FISH PIE: Fish casserole topped with mashed potatoes and baked.

FRIKKADELS: Braised meat patties.

GEELRYS: Yellow rice with tumeric and raisins.

GESMOORDE HOENDER: Braised chicken with green chile peppers.

GESMOORDE VIS: Salt cod and potatoes with tomatoes.

GINGERROOT, FRESH: Gnarled brown root about 3 inches long with a more pungent flavor than dried ground ginger. Sold by weight in Oriental and Latin American groceries and markets. Dried ground ginger is not a true flavor substitute, but if no other form is available, use it in half the quantity of fresh ginger called for in a recipe.

GREEN BEAN BREDIE: Traditional mutton and green bean stew served with rice.

HANEPOOT: Local grape eaten raw, dried for raisins, cooked for jam, or used in winemaking.

HOENDER PASTEI: Boer Chicken Pie with hard-boiled eggs and ham and topped with a crust.

INJERA: Pancake-like bread that usually accompanies Ethiopian food.

KAFFIR CORN: Grain resembling barley.

KALTSCHALE: Cold buttermilk soup sweetened with cinnamon and nutmeg.

KLAPPERTERT: Coconut pie.

KOEKSISTERS: Braided pastry crullers with cinnamon and lemon syrup.

KRAKELINGE: Figure-8 cookies dusted with sugar and chopped nuts.

MANGO: Sweet tropical fruit usually oval in shape. The skin is smooth and usually turns from light green to greenish yellow (often with splotches of scarlet), depending on ripeness.

MANIOC MEAL: (Farinha de mandioca) Fine grainy flourlike meal prepared from the dried pulp of the bitter cassava, widely used throughout sub-Saharan Africa as a staple food and thickener. Available by weight in Latin American food stores. Store in tightly covered container. No substitute.

MASA HARINA: Very fine white cornmeal, or corn flour, available in Latin American groceries and some supermarkets. Substitute fine white stone-ground cornmeal.

MEALIE BREAD: Corn bread.

MEALIE-PAP: Stiff dry corn meal "porridge", often served instead of bread (a staple starch of native South Africans similar to polenta).

MEALIES: Corn.

MECHOW: Drink made from fermented cornmeal.
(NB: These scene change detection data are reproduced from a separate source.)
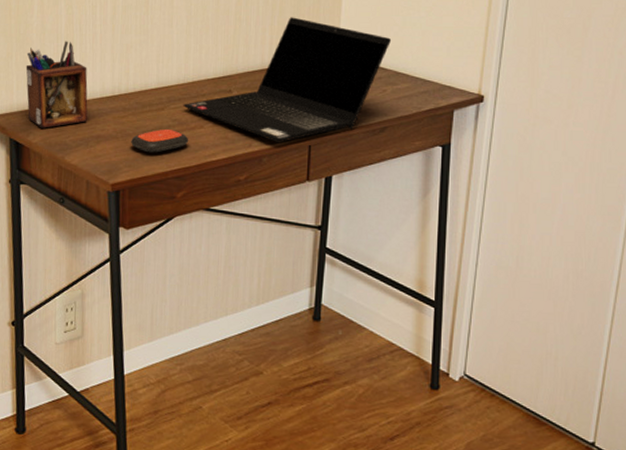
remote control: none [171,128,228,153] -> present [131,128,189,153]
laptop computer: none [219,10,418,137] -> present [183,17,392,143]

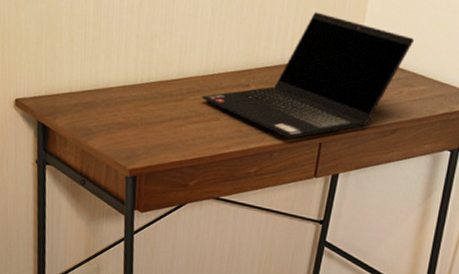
desk organizer: present [26,41,88,128] -> none [54,27,113,113]
remote control: present [131,128,189,153] -> none [150,119,205,142]

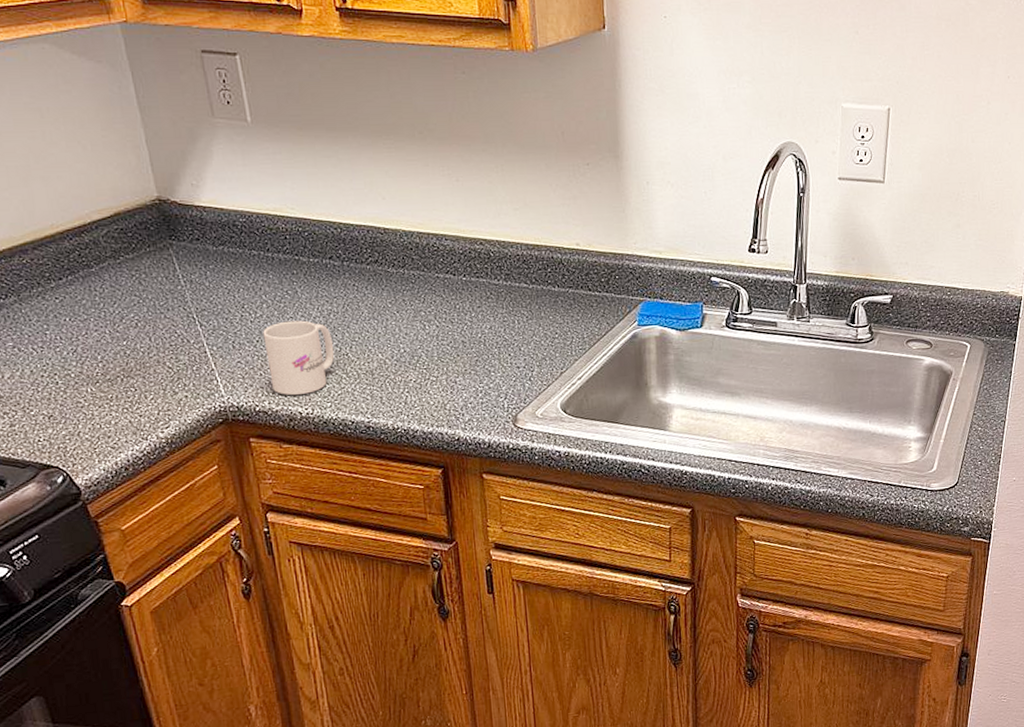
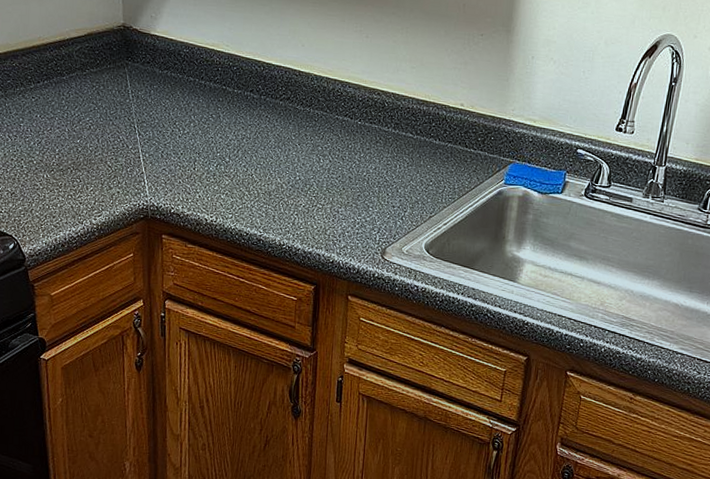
mug: present [263,320,335,395] -> none [186,140,242,204]

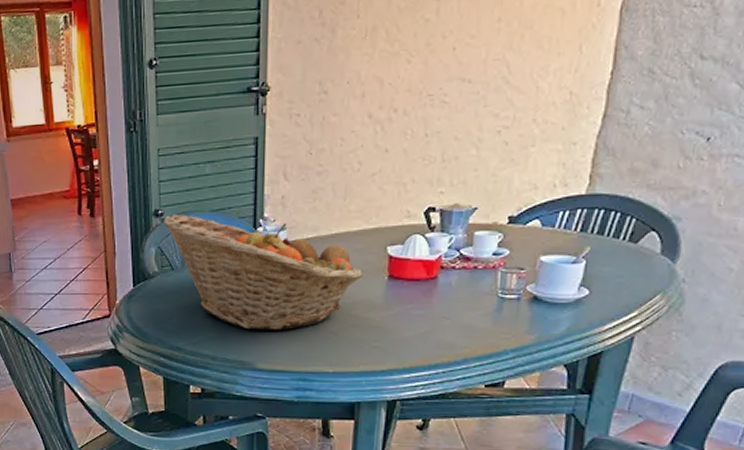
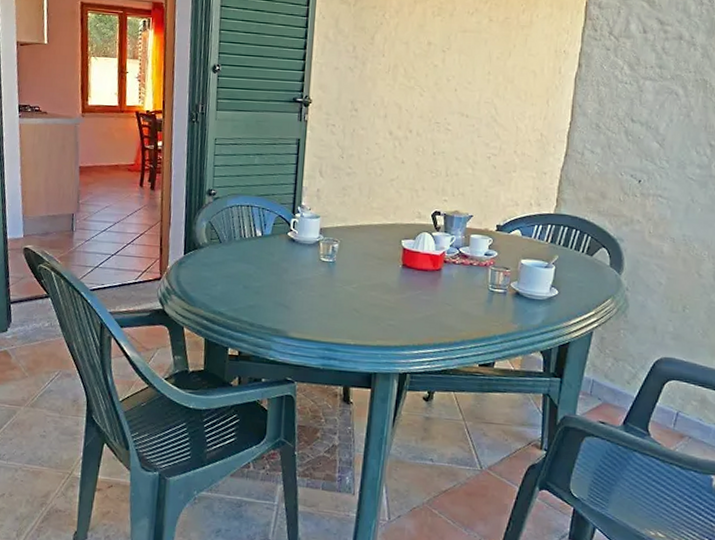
fruit basket: present [163,214,362,330] -> none [215,195,381,304]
MELKTERT: Custard and Cinnamon Pie.

NAARTJIE: Relative of the tangerine.

NITER KEBBEH: Spiced clarified butter.

PAPAYA (PAWPAW): Cylindrical or pear-shaped tropical fruit, ranging from 3 to 20 inches in length and weighing up to 10 pounds. The skin is thin and green when unripe. Available in Latin American markets, some fruit stores and supermarkets.

PLANTAIN: Fruit of the banana family and similar in shape, but larger and not so sweet; it must be cooked before it is eaten. Available in Latin American markets in all degrees of ripeness. No substitute.
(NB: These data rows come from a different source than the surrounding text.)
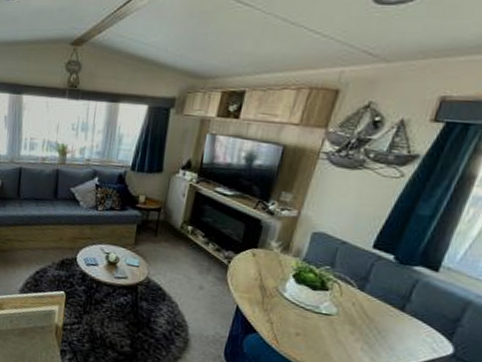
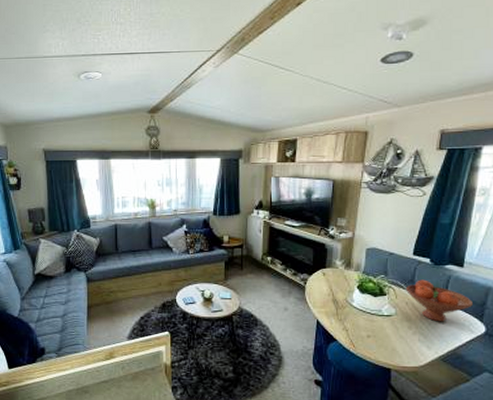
fruit bowl: none [354,278,443,333] -> present [405,279,473,322]

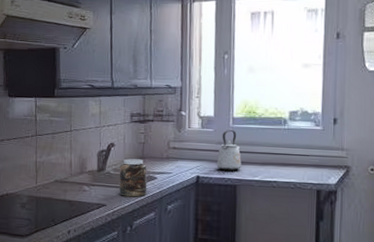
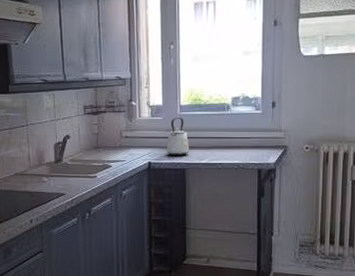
jar: present [118,158,148,197] -> none [76,149,103,185]

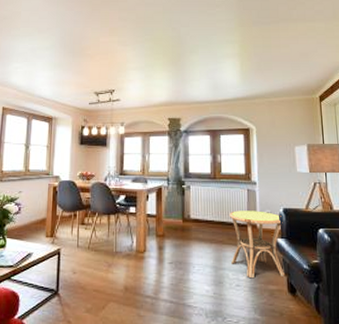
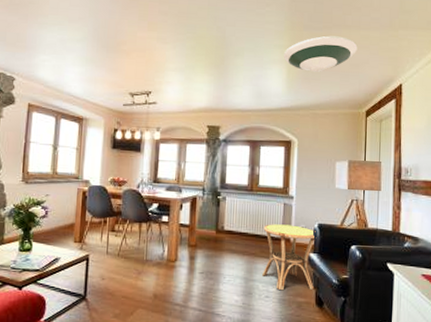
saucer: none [235,29,305,63] -> present [283,36,358,72]

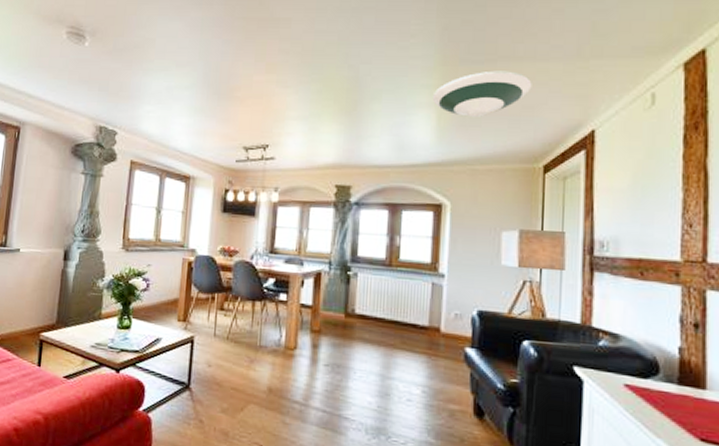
side table: present [262,224,317,291] -> none [403,308,476,395]

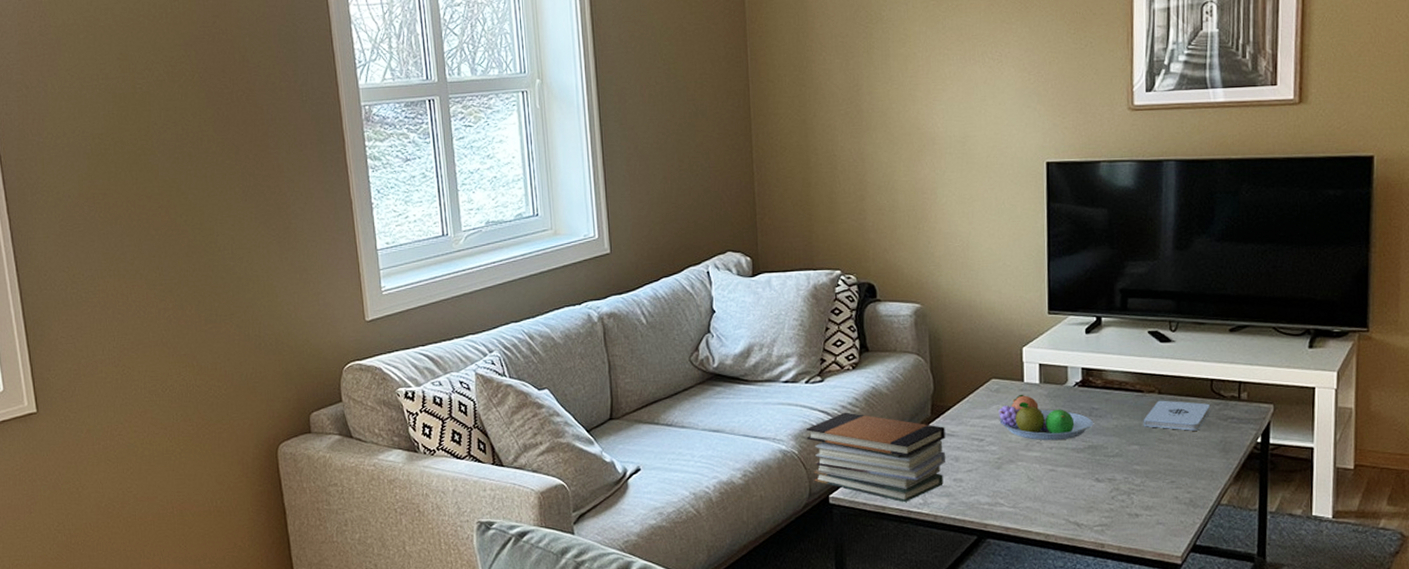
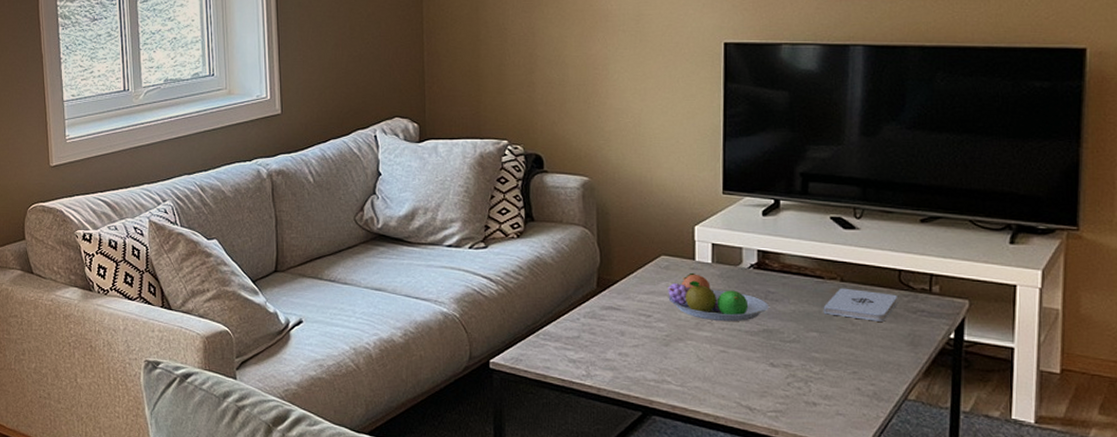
book stack: present [805,412,945,502] -> none [467,279,611,372]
QUINCE: A tart fruit in the same class as the apple, used mainly to make preserves and jellies. Shaped like large apples or pears. When cooked, a quince turns red. Tart green apples may be substituted.

ROCK LOBSTER TAIL: Regional lobster specialty.
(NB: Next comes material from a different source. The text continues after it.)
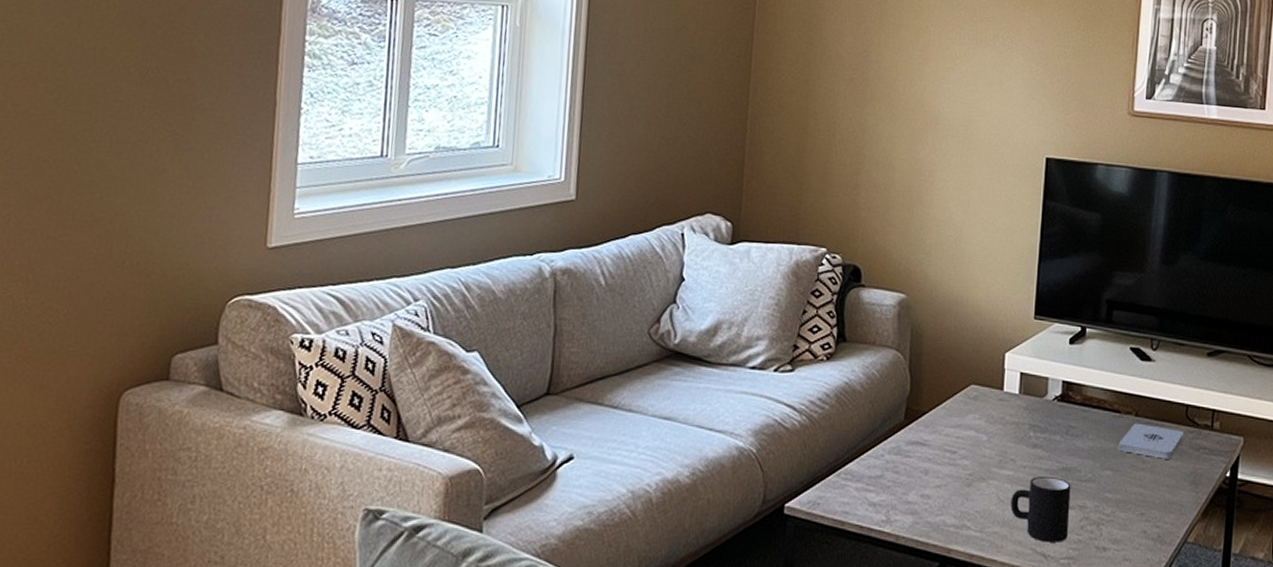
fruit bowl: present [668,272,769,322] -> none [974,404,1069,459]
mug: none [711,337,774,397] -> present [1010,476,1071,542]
ROOIBOS TEA: Strong herbal tea.

SAMBAL: Condiments served with curries to "cool" them, such as chopped vegetables, chutneys, pickles, and coconut.

SHRIMP,DRIED, GROUND: (Also called dried shredded shrimp or camaron molido): Pulverized dried shrimp with a sharp, salty flavor, sold in 2-ounce jars in Latin American markets and also available in Oriental markets.

SOETKOEKIES: Traditional spice and wine cookies of Dutch origin.

SOSATIES: Lamb and apricots on a skewer marinated in curry-tamarind sauce.

TAMARIND: Tart brown fruit of the tamarind tree. The dried pulp of the seed pod is brittle and cinnamon-colored. The juice produced by soaking the fruit in boiling water is very acid, akin to both vinegar and lemon juice. Tamarind water can be made more or less strong simply by increasing or decreasing the amount of soaking water. Substitute equal parts lemon juice and water. Available in Middle Eastern, Indian, Indonesian and Latin American food stores, and sold in gourmet shops.

VAN DER HUM LIQUEUR: Sweet South African brandy flavored with the peel of the naarje, a small tangerine. Available at some large liquor stores. Substitute any orange-flavored liqueur.

VETKOEK: Fried Corn Bread.

YAM: Large tropical tuberous vegetable that may weigh as much as 100 pounds. It is quite starchy and has a subtle nutlike flavor.